▶ Passage shown
########
FONTANA, Calif. -- Five days after the fact, Kyle Busch remains an angry young man.
He stood behind his hauler Friday morning with the look of a guy who needed to get a few things off his chest, which he did.
When asked if he was still mad about getting intentionally wrecked by David Reutimann last weekend at Kansas Speedway, Busch didn't hesitate:
"Uh, yeah," he said. "It cost me 60 points.
"We've got way too much catching up to do now as opposed to where we could have been. If I give myself a fifth-place finish [at Kansas], which is where we could have been, we'd be second or third in points right now, 20 points out of the lead. I feel that's legitimately where we could be."
Busch is seventh in the Chase standings, 80 points behind leader Jimmie Johnson entering Sunday's Pepsi 400 at Auto Club Speedway.
A "have at it, boys" moment in retaliation by Reutimann damaged Busch's No. 18 Toyota and led to a 21st-place finish at Kansas. The incident happened after Busch ran into the back of Reutimann's No. 00 Toyota earlier in the race.
Reutimann felt he was wronged, so he made a plan to get even, in his eyes. A noncontender in the Chase deliberately wrecked a Chase contender, which could affect the outcome of the championship, but no penalty was issued.
"It can happen again,'' Jeff Burton said Friday. "That won't be the last time it happens."
Is that OK? Chasers don't deserve special treatment, but has "have at it" gone too far?
"It's all up to NASCAR," Busch said. "They're the godfather of this deal. Whatever they want to do and say is what we're going to do."
And Busch said he feels NASCAR didn't do enough at Kansas to keep the payback moment from happening.
"In this instance in which everyone knew payback was coming, I think it is kind of dumb to let it happen," Busch said. "Before he ran into me off Turn 2, he brake-checked me getting into Turn 1, so I had an idea what was coming.
"But I thought, 'This would be really dumb if it did happen.' And it did. It makes us look like idiots."
Busch said he feels NASCAR should have stepped in.
"Call a warning over the radio and say, '00, don't do anything,'" Busch said.
As of Friday morning, Busch had not spoken to Reutimann or NASCAR officials about the incident. He said he hadn't looked at a replay of what happened.
"What's there to review?" he asked. "I lived it."
########
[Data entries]
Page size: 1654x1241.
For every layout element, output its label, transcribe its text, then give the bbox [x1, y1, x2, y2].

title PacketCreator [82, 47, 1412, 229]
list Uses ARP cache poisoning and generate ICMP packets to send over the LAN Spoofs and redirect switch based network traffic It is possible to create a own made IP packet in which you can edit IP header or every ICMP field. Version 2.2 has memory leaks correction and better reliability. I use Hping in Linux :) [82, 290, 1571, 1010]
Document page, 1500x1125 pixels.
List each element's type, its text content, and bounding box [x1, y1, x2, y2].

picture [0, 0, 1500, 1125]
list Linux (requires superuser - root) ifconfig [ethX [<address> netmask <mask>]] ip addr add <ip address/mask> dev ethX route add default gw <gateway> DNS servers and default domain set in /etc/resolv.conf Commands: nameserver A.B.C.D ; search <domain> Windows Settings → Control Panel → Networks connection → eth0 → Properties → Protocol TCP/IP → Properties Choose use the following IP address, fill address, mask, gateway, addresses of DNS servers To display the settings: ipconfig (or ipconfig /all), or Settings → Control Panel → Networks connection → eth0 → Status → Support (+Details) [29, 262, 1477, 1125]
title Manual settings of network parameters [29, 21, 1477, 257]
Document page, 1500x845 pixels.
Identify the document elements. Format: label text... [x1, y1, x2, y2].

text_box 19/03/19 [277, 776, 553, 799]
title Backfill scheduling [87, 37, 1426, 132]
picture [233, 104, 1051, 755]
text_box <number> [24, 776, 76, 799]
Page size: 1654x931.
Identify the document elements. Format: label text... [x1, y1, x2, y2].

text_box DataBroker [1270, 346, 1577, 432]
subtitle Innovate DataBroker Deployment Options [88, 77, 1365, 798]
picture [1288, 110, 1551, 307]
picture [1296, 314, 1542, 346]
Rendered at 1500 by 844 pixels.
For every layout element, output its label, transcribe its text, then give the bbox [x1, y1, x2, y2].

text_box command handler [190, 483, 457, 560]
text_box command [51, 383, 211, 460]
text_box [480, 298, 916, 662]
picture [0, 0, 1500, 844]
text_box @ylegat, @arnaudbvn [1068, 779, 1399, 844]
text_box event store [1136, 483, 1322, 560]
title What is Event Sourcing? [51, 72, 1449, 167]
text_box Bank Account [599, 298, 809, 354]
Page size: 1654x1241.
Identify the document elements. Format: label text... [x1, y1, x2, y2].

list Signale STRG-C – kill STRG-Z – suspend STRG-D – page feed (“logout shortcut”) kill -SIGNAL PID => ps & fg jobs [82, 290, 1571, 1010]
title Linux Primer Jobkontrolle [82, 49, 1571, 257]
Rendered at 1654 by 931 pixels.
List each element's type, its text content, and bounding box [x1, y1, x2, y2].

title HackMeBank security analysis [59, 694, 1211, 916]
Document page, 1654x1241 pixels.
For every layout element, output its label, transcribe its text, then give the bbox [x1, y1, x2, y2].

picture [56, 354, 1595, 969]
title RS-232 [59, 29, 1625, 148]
########
▶ Instructions
A. Repeat everything in the Kyle Busch article from "And Busch said" down to "have stepped in.".
B. In the Kyle Busch article, how many points does Busch trail leader Jimmie Johnson in the Chase standings?
C. Summarize the Kyle Busch article in two sentences.
The data entries are separate material, apart from the article.

▶ Solution set
A.
And Busch said he feels NASCAR didn't do enough at Kansas to keep the payback moment from happening.
"In this instance in which everyone knew payback was coming, I think it is kind of dumb to let it happen," Busch said. "Before he ran into me off Turn 2, he brake-checked me getting into Turn 1, so I had an idea what was coming.
"But I thought, 'This would be really dumb if it did happen.' And it did. It makes us look like idiots."
Busch said he feels NASCAR should have stepped in.

B. 80 points

C. Kyle Busch is still angry about being intentionally wrecked by David Reutimann at Kansas Speedway, which he says cost him 60 points and left him seventh in the Chase standings. No penalty was issued, and Busch says NASCAR should have stepped in with a warning because everyone knew payback was coming.